Friday night at Coachella was a bit of a bust. Sonic Youth had just flown in from China and played such tinny, jetlagged versions of “Candle” and “100%” that I actually began to think that they were too old to rock. Blasphemy, I know. The same could have been said for me and my sweaty ass, as I fell asleep during Interpoo and found myself fending off waifs half my age who were trying the entire night–in vain–to buy my beer bracelet off me. Most of these indie-rock chicks were decked out in the latest Ukrainian Hooker Couture, an example of which I found on the very funny carpetblog.
Bjork closed out the night with songs from her forthcoming album, Volta. I considered revoking her Honorasian status after that funereal, horn-heavy dirge-a-thon, but walked out instead along with the rest of the bjummed-out, red-ankled crowd.
The best performance came from The Jesus and Mary Chain, who reunited for the desert festival. They looked like accountants on casual Friday, but they were tight.
Scarlett Jugshansson joined lead singer Jim Reid for “Just Like Honey,” that Prozacian anthem forever marred by that pointless Sofia Coppola movie. I can say with certainty that Jugs was the prettiest Ukrainian Hooker of them all.

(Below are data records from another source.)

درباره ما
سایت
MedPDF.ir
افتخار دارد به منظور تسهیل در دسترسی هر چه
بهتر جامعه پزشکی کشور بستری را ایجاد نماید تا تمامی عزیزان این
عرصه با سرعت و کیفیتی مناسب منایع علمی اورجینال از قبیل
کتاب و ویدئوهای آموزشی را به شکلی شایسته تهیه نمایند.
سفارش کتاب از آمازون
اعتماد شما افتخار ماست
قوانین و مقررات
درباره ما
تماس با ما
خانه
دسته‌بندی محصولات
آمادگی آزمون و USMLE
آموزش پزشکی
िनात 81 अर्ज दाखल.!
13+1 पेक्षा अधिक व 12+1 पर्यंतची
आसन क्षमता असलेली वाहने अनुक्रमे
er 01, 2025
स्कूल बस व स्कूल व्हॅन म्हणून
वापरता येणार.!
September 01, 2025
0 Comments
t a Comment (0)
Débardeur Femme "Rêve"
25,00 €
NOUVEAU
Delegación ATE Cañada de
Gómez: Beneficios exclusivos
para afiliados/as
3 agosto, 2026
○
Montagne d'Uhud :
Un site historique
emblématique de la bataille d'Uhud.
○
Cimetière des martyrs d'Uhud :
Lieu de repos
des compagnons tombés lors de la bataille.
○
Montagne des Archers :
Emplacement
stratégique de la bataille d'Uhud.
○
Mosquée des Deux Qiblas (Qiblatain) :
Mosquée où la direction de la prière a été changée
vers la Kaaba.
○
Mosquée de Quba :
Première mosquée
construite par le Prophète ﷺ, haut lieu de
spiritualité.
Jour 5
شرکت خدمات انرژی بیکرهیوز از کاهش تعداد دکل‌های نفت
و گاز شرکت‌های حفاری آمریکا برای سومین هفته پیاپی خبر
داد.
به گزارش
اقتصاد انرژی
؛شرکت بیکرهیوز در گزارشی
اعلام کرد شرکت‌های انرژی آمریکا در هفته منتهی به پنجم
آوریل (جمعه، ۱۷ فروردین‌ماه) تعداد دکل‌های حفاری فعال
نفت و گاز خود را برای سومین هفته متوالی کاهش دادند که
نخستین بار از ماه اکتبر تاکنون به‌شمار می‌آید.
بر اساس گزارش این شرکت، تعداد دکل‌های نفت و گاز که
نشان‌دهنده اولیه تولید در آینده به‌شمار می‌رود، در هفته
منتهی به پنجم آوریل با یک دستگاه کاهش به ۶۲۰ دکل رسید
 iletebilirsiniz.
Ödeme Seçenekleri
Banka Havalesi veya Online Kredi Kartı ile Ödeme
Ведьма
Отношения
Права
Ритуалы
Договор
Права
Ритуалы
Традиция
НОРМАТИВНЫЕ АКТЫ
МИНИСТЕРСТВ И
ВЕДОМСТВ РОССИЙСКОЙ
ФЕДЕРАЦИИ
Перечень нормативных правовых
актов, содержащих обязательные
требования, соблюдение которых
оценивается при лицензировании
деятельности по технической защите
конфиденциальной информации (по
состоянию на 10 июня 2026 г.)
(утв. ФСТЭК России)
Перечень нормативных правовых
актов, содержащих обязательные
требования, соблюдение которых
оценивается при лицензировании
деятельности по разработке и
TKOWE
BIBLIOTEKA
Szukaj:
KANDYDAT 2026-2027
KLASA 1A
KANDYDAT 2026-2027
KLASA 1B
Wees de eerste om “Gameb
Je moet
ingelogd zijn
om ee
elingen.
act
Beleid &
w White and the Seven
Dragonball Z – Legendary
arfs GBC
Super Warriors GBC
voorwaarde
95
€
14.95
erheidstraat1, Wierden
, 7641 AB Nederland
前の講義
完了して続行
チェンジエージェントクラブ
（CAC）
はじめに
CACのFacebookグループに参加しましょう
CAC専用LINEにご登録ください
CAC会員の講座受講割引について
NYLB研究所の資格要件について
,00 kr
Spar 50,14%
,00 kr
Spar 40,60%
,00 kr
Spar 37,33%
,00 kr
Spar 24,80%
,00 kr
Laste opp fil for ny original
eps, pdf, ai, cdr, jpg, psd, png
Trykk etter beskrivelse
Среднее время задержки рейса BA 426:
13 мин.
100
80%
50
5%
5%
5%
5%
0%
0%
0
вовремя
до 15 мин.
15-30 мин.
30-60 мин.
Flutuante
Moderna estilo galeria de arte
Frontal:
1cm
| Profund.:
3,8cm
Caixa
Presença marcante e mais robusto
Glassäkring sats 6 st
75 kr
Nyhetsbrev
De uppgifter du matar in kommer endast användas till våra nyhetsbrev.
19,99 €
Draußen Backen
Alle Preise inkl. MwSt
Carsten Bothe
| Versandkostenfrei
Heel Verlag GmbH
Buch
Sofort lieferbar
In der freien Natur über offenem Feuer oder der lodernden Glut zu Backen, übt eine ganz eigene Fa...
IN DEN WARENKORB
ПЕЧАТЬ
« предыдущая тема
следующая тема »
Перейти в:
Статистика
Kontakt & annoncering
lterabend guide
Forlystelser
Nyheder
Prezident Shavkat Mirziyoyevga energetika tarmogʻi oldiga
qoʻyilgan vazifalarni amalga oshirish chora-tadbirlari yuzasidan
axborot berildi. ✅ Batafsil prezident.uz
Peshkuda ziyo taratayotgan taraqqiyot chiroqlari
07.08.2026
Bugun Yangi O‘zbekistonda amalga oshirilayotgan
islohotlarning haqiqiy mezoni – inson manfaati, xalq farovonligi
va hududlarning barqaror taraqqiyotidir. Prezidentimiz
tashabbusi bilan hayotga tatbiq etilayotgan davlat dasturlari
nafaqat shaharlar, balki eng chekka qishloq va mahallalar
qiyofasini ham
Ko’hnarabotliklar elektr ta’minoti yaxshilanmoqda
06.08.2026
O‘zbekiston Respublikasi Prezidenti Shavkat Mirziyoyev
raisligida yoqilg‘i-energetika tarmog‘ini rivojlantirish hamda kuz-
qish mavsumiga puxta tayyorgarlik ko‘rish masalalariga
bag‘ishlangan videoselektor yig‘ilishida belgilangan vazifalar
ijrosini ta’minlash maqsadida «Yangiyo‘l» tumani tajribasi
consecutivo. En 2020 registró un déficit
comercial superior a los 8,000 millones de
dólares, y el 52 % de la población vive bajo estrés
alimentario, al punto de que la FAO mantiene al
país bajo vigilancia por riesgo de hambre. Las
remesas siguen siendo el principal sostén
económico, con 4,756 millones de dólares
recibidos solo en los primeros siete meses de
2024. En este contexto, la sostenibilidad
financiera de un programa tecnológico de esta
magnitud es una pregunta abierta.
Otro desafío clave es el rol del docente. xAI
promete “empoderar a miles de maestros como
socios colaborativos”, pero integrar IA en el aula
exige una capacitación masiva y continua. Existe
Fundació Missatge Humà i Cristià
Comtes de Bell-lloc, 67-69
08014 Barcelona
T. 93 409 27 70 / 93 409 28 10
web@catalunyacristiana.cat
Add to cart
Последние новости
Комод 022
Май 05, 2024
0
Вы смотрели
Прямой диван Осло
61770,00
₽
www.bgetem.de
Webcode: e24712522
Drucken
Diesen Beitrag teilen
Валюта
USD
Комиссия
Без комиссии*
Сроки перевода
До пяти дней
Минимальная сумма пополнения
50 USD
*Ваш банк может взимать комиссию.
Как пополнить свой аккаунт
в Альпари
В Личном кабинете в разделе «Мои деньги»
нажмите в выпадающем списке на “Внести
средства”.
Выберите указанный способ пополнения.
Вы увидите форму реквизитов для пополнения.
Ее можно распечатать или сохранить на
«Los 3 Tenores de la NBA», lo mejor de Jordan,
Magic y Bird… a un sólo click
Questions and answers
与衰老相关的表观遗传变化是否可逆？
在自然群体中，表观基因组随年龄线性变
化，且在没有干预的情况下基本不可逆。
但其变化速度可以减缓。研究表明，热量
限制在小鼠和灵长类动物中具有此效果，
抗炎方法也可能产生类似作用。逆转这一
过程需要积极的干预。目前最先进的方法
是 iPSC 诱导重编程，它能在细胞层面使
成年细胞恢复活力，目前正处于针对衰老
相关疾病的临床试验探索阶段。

Speaking of working girls, Amy Winehouse played before sunset in probably the most-anticipated Friday show. Her throwback voice is quite powerful, and I love the fact that she seems to have stepped right out of a Diane Arbus photograph. But when she busted out Lauryn Hill’s “Doo Wop (That Thang),” and all the shirtless white folk around me started bobbing their heads like they were at a Phish concert,
Our Lauryn, who art in Jersey, hallowed be thy dopeness. Thy new album come, thy record sales be done, on earth as it is on the Billboard charts. Give this white girl this day a can of whoop-ass, and forgive her her trespasses, as we forgive her trespasses against us. And lead us not into temptation, but deliver us from this blue-eyed soul hooey. For thine is the real real, the power, and the glory. White people singing R&B and being held to a much lower standard are tired, forever and ever, amen.